イワシやサバなどの青魚に多く含まれる「オメガ3系脂肪酸」の割合が多い食事を取ることで、恐怖や苦痛を伴う記憶を緩和させる傾向があることが動物実験でわかったと、国立精神・神経医療研究センター(東京都)の関口正幸室長らの研究チームが19日、発表した。
不安障害などの発症予防に役立つ可能性があるという。20日から京都市内で開かれる脳神経分野の合同学会で報告する。

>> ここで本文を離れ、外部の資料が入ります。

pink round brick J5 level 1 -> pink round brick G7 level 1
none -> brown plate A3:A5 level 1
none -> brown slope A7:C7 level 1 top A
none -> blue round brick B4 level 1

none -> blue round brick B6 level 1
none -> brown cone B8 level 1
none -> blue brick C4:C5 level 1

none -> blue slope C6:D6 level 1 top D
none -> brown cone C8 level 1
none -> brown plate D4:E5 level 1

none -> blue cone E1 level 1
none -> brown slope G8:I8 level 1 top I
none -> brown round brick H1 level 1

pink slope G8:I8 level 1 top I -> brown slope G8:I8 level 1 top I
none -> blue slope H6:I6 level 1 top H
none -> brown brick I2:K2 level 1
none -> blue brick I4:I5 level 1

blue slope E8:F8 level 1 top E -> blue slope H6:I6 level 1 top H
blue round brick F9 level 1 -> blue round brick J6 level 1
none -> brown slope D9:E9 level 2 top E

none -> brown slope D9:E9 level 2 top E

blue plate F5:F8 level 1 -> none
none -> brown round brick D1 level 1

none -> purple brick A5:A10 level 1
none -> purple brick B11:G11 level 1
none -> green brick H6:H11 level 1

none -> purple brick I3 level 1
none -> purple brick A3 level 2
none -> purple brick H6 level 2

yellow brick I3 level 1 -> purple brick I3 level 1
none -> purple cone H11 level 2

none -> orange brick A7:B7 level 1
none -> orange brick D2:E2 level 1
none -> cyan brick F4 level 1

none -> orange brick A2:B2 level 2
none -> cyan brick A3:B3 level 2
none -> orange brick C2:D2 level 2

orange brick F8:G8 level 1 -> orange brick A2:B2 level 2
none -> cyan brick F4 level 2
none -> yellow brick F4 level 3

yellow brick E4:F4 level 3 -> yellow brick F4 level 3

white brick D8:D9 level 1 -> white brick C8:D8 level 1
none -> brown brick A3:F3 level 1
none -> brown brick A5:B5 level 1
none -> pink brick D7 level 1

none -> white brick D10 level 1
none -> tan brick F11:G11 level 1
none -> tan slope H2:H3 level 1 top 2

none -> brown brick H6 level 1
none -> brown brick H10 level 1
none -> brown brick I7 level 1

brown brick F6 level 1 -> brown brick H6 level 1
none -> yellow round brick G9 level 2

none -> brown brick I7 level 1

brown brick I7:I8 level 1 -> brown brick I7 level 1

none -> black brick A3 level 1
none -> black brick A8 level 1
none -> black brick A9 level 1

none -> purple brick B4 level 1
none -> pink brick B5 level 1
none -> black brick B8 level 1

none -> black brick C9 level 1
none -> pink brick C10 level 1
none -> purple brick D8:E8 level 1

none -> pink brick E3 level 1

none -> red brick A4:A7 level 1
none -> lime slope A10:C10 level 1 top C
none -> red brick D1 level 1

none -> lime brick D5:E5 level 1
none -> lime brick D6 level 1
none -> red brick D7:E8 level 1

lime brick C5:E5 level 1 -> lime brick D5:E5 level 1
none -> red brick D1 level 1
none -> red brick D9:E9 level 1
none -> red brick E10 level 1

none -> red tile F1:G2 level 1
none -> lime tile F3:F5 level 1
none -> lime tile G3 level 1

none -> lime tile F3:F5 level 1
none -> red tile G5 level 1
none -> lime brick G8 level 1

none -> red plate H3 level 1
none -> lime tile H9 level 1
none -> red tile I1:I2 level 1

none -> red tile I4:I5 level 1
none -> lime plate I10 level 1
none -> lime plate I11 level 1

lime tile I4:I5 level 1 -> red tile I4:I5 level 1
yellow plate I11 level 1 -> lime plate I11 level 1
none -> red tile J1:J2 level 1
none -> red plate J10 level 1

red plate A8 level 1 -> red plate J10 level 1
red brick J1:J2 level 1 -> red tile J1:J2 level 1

オメガ3系は、DHA(ドコサヘキサエン酸)やαリノレン酸などの不飽和脂肪酸。実験では、オメガ3系と、植物油に多いオメガ6系(リノール酸など)の含有割合を変えた餌を食べさせた複数のマウスに、怖がって動かなくなる程度の電気ショックを与えた後、再び動きだすまでの時間を比較。3系、6系はいずれも必須脂肪酸だが、食事の欧米化が進み、日常生活での3系の摂取量は、6系に比べて減っている。3系と6系の割合を1対7〜8にした餌を与えた32匹は、動き出すまでに平均80秒かかったのに対し、この割合を1対1にした32匹では平均42秒に縮まった。関口室長は「魚をたくさん食べて3系の割合を増やすことで、不安障害の発症を抑えられるかもしれない」としている。
食生活が心身に与える影響について詳しい明智龍男・名古屋市立大教授(精神腫瘍学)は「オメガ3系が豊富な食事をしているがん患者は病名告知後、うつの発症が少ない傾向がみられ、今回の結果と矛盾しない」と話す。